The total duration of immunosuppressive therapy in patients with polyarteritis nodosa has not been determined. Since exacerbations of the disease are rare, it is recommended to conduct active treatment with glucocorticoids and cytostatics for no more than 12 months, but in each specific case this period should be determined individually.

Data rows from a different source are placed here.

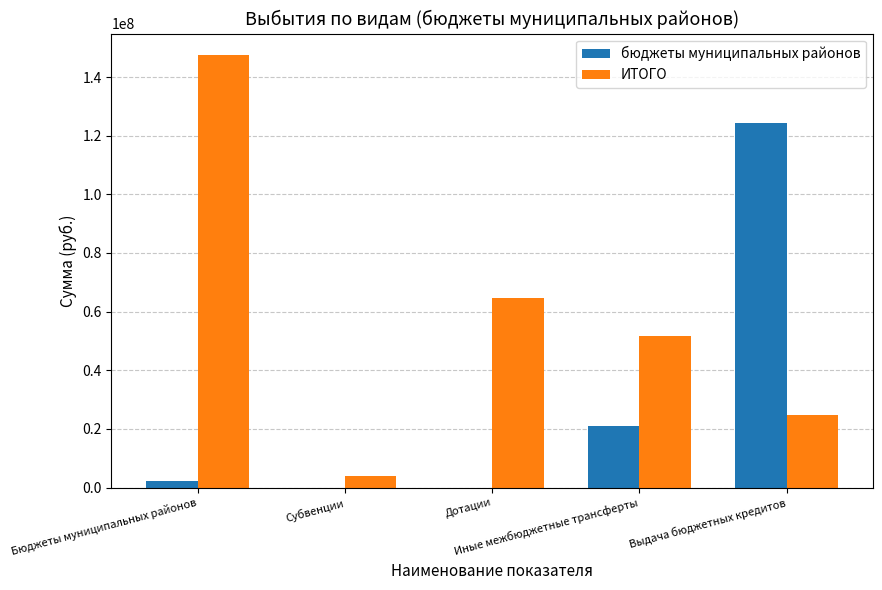

What is the total value across all series at Выдача бюджетных кредитов?

149159782.6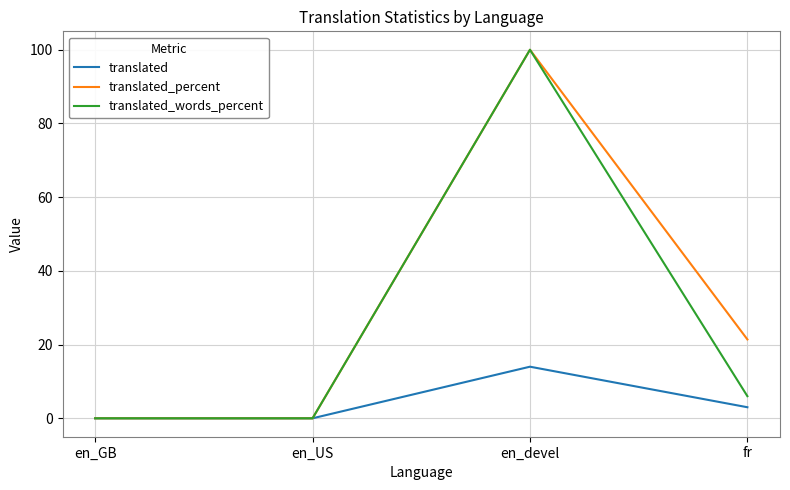

How many values in the translated_words_percent series are below 6?

2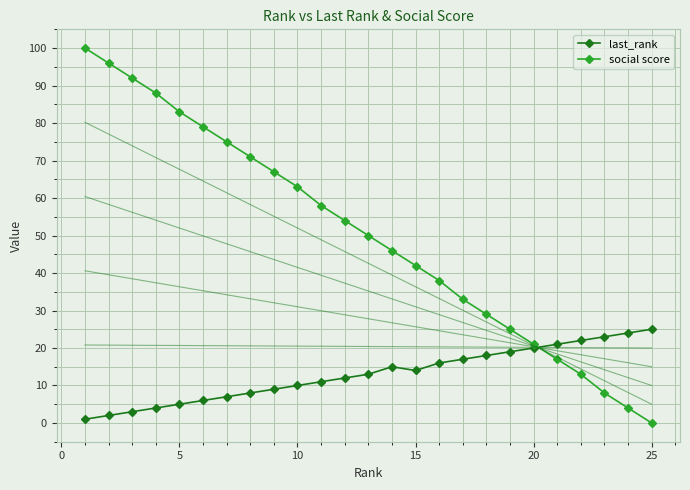

Which series has the widest spread of values?

social score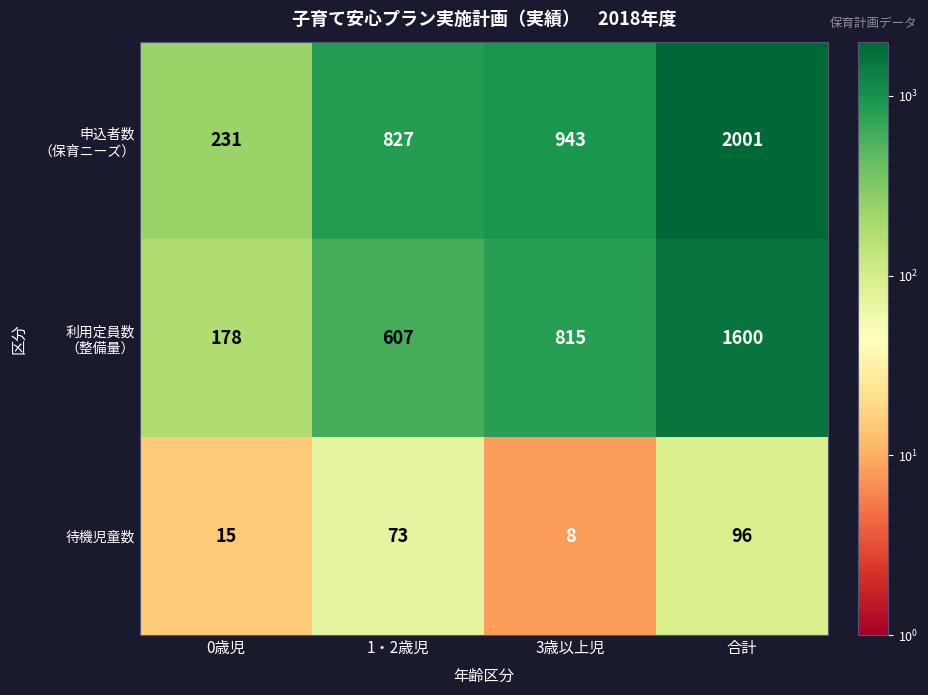

Which category has the lowest value across all series?

3歳以上児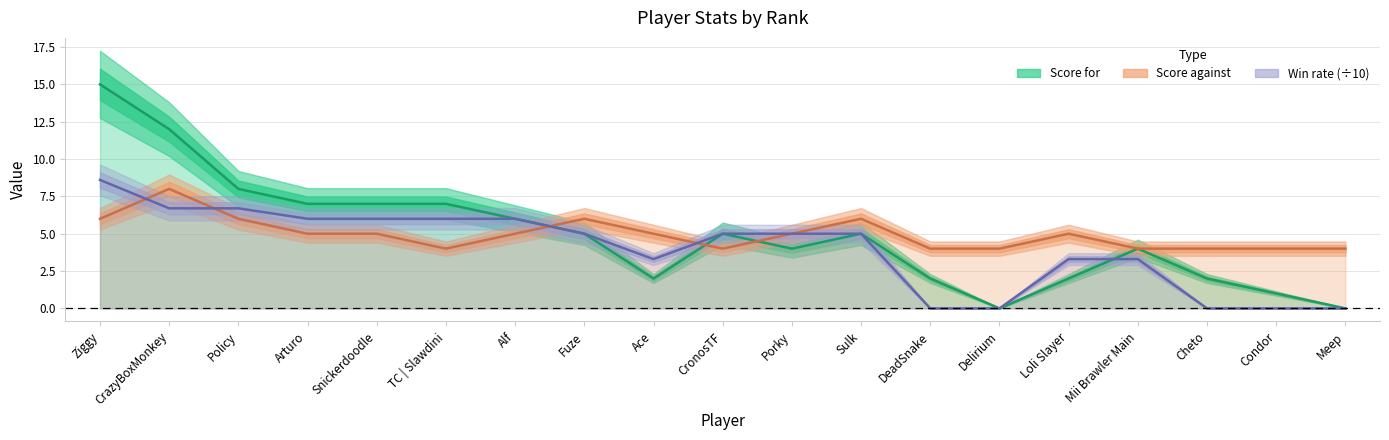

Reading left to right, what are all the values shown in this chart?

Score for: 1=15.0	2=12.0	3=8.0	4=7.0	5=7.0	5=7.0	7=6.0	7=5.0	9=2.0	9=5.0	9=4.0	9=5.0	13=2.0	13=0.0	13=2.0	13=4.0	17=2.0	17=1.0	17=0.0
Score against: 1=6.0	2=8.0	3=6.0	4=5.0	5=5.0	5=4.0	7=5.0	7=6.0	9=5.0	9=4.0	9=5.0	9=6.0	13=4.0	13=4.0	13=5.0	13=4.0	17=4.0	17=4.0	17=4.0
Win rate: 1=8.6	2=6.7	3=6.7	4=6.0	5=6.0	5=6.0	7=6.0	7=5.0	9=3.3	9=5.0	9=5.0	9=5.0	13=0.0	13=0.0	13=3.3	13=3.3	17=0.0	17=0.0	17=0.0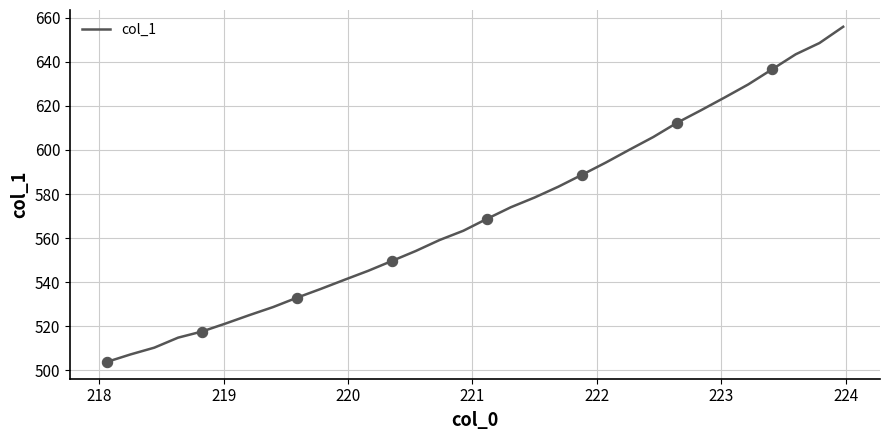

What is the difference between the maximum and minimum values?

152.2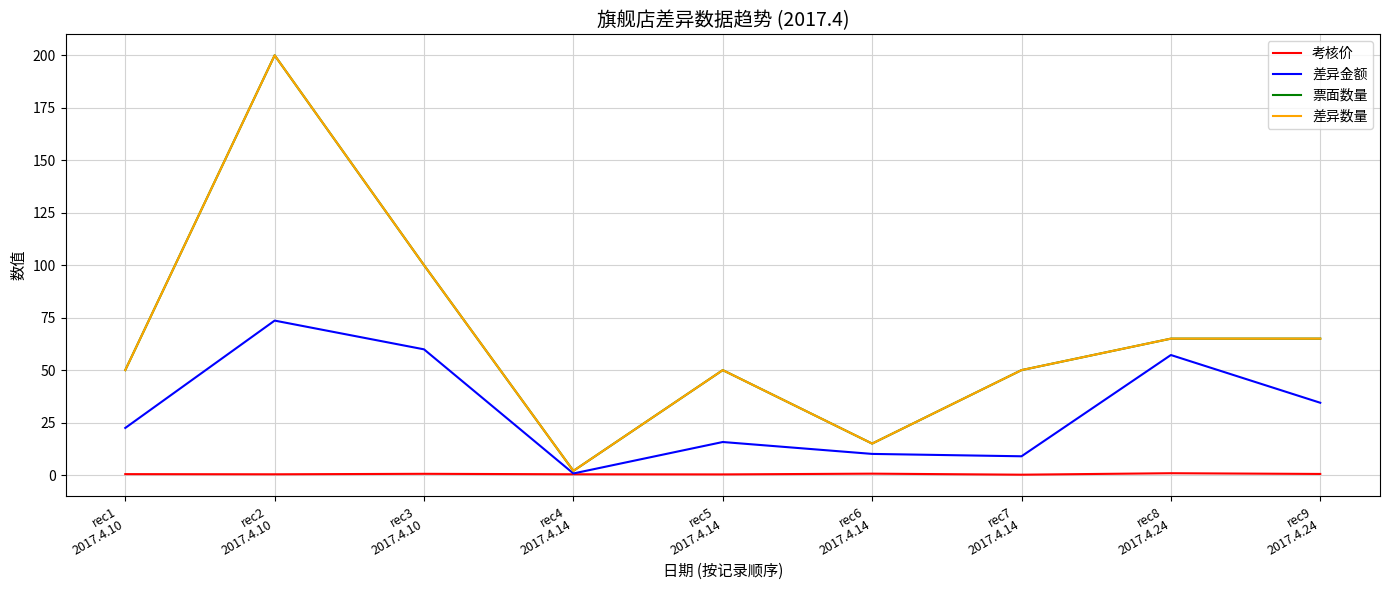

Is this an area chart (filled region under the line)?

No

Treatment of periarteritis nodosa associated with HBV infection currently requires the use of antiviral drugs: interferon alpha, vidarabine and, in recent years, lamivudine. The indication for their use is the absence of severe renal failure (creatinine concentration in the blood no more than 3 mg / dl), heart failure, irreversible changes in the central nervous system, complicated abdominal syndrome. At the beginning of treatment, antiviral drugs are combined with glucocorticoids, which are prescribed for a short period to suppress high disease activity and are quickly discontinued without switching to maintenance therapy. Antiviral therapy should be combined with plasmapheresis sessions, since, as is believed, most life-threatening manifestations of the disease cannot be controlled with monotherapy with antiviral drugs. Plasmapheresis treatment, unlike glucocorticoids and cyclophosphamide, does not affect HBV replication and allows disease activity to be controlled without the addition of immunosuppressive drugs. Plasmapheresis sessions should be performed until seroconversion is achieved.

In the treatment of polyarteritis nodosa, symptomatic therapy plays an important role, especially the control of arterial hypertension. Stabilization of arterial pressure with the help of antihypertensive drugs of different groups (ACE inhibitors, beta-blockers, calcium channel blockers, diuretics), prescribed in various combinations, helps slow the progression of renal failure, reduce the risk of vascular accidents (myocardial infarction, stroke), and circulatory failure.

Renal replacement therapy for polyarteritis nodosa

Hemodialysis is used to treat patients with polyarteritis nodosa when they develop terminal renal failure. It is recommended to continue immunosuppressive therapy against the background of hemodialysis for another year after the development of remission of the disease. Reports on kidney transplantation in patients with polyarteritis nodosa are few.